こちらへ向かう時ご一緒させていただくよう、手配するべきだったな。気づかずに申し訳ない」
つるぎは視界から桜をさえぎらぬよう、景虎の横に腰をおろす。
「重ね重ねのお心遣い、感謝いたします。でも…」
あかりは、つるぎの言葉に再度床に手を添え頭を下げる。
そして杯を手にしたつるぎに気づき、どうぞ、と酒を注いだ。
「かたじけない」
つるぎは杯をあける。
さらに一献注いだところで、あかりは自分の座に下がり、言葉を続けた。
「信長様より、下々に慣れるように、一人でこちらへ向かうよう言われておりましたので…」
丁度同じように杯を口に運びかけていた景虎とつるぎの手が、やはり同じタイミングで止まる。
そして同じように空いている手を額にあてて
「なんて無茶な…」
とまさに同じ言葉が口からもれるにいたって、終始俯き加減で固くなっていたあかりからコロコロと銀の鈴がゆれるような綺麗な笑い声がもれた。
「・・・?」
本人達はきづいていなかったらしい。
やはり同じように不思議そうな視線をあかりに向けた。
「お二人とも…先ほどから同じ動作で同じ事をおっしゃっておいでです」
両の手を口に当て、まだ笑っているあかりをつるぎはじっとみつめた。
「笑ってると…可愛いな」
酒がはいっているせいか、羽芝邸へ来てから緊張感がなくなっているのか心の声がそのまま口にでてしまっている。
「…!」
つるぎの言葉に一瞬息をのんで、次に真っ赤になってうつむくあかり。
ずっと俯いていた時には気づかなかったが、コロコロと面白いように表情が変わる。
「可愛い!…うん!あかり可愛いな」
笑いがこみ上げてくる。
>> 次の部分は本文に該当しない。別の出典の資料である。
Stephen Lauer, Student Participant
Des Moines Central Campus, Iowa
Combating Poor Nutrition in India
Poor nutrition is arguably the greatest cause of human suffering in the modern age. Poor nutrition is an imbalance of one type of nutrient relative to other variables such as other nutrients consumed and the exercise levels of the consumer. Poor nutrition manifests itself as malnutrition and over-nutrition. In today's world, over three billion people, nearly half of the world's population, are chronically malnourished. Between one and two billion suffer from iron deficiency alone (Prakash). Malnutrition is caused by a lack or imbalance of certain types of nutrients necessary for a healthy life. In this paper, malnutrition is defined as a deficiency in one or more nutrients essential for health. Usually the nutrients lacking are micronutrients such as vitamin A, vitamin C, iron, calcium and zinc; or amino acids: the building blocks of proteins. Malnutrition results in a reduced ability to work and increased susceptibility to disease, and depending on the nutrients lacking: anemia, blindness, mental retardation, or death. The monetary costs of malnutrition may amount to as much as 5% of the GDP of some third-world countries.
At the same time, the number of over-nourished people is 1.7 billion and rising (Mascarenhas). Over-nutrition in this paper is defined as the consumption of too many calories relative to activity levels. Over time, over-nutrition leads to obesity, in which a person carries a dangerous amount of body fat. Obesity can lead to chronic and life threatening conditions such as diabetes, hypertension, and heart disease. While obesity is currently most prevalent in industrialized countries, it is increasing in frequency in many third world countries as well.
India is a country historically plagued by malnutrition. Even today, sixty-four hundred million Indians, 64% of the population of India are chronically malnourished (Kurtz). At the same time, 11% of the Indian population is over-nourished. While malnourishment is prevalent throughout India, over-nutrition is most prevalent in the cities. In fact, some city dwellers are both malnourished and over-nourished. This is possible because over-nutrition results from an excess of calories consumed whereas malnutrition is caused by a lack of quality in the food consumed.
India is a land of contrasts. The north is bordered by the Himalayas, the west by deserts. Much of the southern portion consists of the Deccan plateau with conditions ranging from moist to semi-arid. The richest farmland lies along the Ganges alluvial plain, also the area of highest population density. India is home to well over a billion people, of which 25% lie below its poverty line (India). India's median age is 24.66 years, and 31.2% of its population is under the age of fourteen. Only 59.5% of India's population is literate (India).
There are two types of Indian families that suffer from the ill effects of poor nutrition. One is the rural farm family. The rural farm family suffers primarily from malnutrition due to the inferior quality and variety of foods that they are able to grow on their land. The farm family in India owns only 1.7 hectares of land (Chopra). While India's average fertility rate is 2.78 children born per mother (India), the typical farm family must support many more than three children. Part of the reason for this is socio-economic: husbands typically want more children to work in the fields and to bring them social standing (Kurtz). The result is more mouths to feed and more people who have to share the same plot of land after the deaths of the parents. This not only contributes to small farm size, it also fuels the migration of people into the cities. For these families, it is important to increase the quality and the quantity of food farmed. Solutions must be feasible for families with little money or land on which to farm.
緊張の糸が切れたように笑いが止まらない。
「お前も…酔ってるな」
あきれたような景虎の声。
しかし、つるぎが崩れた事で、あかりの緊張も少しほぐれたらしい。
真っ赤になって俯いているものの、さきほどのように固くなっている様子はない。
(まあこれはこれで…良いか)
景虎は安堵のため息をついた。
男所帯に二人の小うるさいハイミスがくるかと思いきや…フタを開けてみれば世間知らずの子供を二人預けられたようなものだったな…と景虎は慌しかった一日を振り返る。
そしてその子供二人に振り回されるであろう今後を考えると…頭の痛い事だ。
…だが、夕刻の頃のような憂鬱さは何故かない。
こうして嵐のような一日目は、まさにお互いに新しい風を送り込みつつすぎていった。